STATED EXERCISE 1: Quote the records below word for word, everything from their first line down to the line containing "catalogue / barcode: US 739472", with both ends included.

SOURCE EXTRACT:
%%

In each of these recent cases, those charged with the grisly, unprovoked crimes were teenagers.

Animal cruelty committed by young people is not a new phenomenon, but it is attracting more serious attention than ever, from police, prosecutors, psychologists and animal welfare groups.

"Animal cruelty may be one of the first signals you're going to see as a warning of future aggressive behavior and violence," said psychologist Mary Lou Randour. "Until recently, it's been below the radar screen -- teachers and mental health professionals haven't been attuned to it."

Among the developments that have pushed the topic onto the radar screen:

The Humane Society of the United States highlighted the problem of youth animal abuse in its annual report on animal cruelty, released in April. Of more than 1,000 cruelty cases examined for 2001, 20 percent of the intentionally malicious acts were committed by teens, 95 percent of them males, the society said.

%%

STATED EXERCISE 2: Print the article on animal cruelty by young people above without changes, everything from "In each of these" down to "animal welfare groups.".

MATERIAL FOR THIS EXERCISE:

%%

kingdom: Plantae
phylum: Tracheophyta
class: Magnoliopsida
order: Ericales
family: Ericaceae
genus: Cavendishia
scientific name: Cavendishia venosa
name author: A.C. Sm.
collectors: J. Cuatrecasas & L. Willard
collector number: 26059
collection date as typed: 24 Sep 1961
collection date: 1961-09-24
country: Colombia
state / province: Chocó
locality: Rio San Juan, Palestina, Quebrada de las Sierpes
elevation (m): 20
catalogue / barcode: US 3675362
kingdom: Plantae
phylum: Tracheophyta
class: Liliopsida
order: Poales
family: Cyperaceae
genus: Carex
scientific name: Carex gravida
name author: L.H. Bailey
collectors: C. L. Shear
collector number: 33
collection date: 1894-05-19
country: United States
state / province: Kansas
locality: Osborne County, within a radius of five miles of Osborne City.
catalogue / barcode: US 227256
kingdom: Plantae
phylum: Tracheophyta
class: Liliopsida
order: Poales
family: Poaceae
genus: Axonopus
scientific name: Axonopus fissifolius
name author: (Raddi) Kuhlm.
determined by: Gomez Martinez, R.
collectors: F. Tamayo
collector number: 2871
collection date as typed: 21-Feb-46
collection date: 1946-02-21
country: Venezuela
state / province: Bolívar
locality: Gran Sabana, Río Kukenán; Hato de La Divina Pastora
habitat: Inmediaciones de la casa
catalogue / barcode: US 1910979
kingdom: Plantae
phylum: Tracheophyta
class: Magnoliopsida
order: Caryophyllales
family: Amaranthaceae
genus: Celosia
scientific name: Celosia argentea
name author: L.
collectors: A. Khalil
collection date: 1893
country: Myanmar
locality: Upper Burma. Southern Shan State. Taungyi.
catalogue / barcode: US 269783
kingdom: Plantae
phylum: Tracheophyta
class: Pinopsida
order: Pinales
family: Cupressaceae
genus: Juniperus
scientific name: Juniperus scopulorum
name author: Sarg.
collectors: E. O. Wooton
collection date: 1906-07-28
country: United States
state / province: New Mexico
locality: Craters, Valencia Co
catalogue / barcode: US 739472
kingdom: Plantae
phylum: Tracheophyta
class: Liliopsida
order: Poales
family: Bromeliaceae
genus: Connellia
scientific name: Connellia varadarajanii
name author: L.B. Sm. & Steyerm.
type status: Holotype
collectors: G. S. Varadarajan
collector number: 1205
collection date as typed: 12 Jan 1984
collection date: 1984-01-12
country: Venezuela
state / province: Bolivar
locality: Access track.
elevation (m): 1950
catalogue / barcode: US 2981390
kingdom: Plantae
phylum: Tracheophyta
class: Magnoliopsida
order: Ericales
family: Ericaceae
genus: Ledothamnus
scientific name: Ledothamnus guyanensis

%%

EXERCISE RESPONSE 1:
kingdom: Plantae
phylum: Tracheophyta
class: Magnoliopsida
order: Ericales
family: Ericaceae
genus: Cavendishia
scientific name: Cavendishia venosa
name author: A.C. Sm.
collectors: J. Cuatrecasas & L. Willard
collector number: 26059
collection date as typed: 24 Sep 1961
collection date: 1961-09-24
country: Colombia
state / province: Chocó
locality: Rio San Juan, Palestina, Quebrada de las Sierpes
elevation (m): 20
catalogue / barcode: US 3675362
kingdom: Plantae
phylum: Tracheophyta
class: Liliopsida
order: Poales
family: Cyperaceae
genus: Carex
scientific name: Carex gravida
name author: L.H. Bailey
collectors: C. L. Shear
collector number: 33
collection date: 1894-05-19
country: United States
state / province: Kansas
locality: Osborne County, within a radius of five miles of Osborne City.
catalogue / barcode: US 227256
kingdom: Plantae
phylum: Tracheophyta
class: Liliopsida
order: Poales
family: Poaceae
genus: Axonopus
scientific name: Axonopus fissifolius
name author: (Raddi) Kuhlm.
determined by: Gomez Martinez, R.
collectors: F. Tamayo
collector number: 2871
collection date as typed: 21-Feb-46
collection date: 1946-02-21
country: Venezuela
state / province: Bolívar
locality: Gran Sabana, Río Kukenán; Hato de La Divina Pastora
habitat: Inmediaciones de la casa
catalogue / barcode: US 1910979
kingdom: Plantae
phylum: Tracheophyta
class: Magnoliopsida
order: Caryophyllales
family: Amaranthaceae
genus: Celosia
scientific name: Celosia argentea
name author: L.
collectors: A. Khalil
collection date: 1893
country: Myanmar
locality: Upper Burma. Southern Shan State. Taungyi.
catalogue / barcode: US 269783
kingdom: Plantae
phylum: Tracheophyta
class: Pinopsida
order: Pinales
family: Cupressaceae
genus: Juniperus
scientific name: Juniperus scopulorum
name author: Sarg.
collectors: E. O. Wooton
collection date: 1906-07-28
country: United States
state / province: New Mexico
locality: Craters, Valencia Co
catalogue / barcode: US 739472

EXERCISE RESPONSE 2:
In each of these recent cases, those charged with the grisly, unprovoked crimes were teenagers.

Animal cruelty committed by young people is not a new phenomenon, but it is attracting more serious attention than ever, from police, prosecutors, psychologists and animal welfare groups.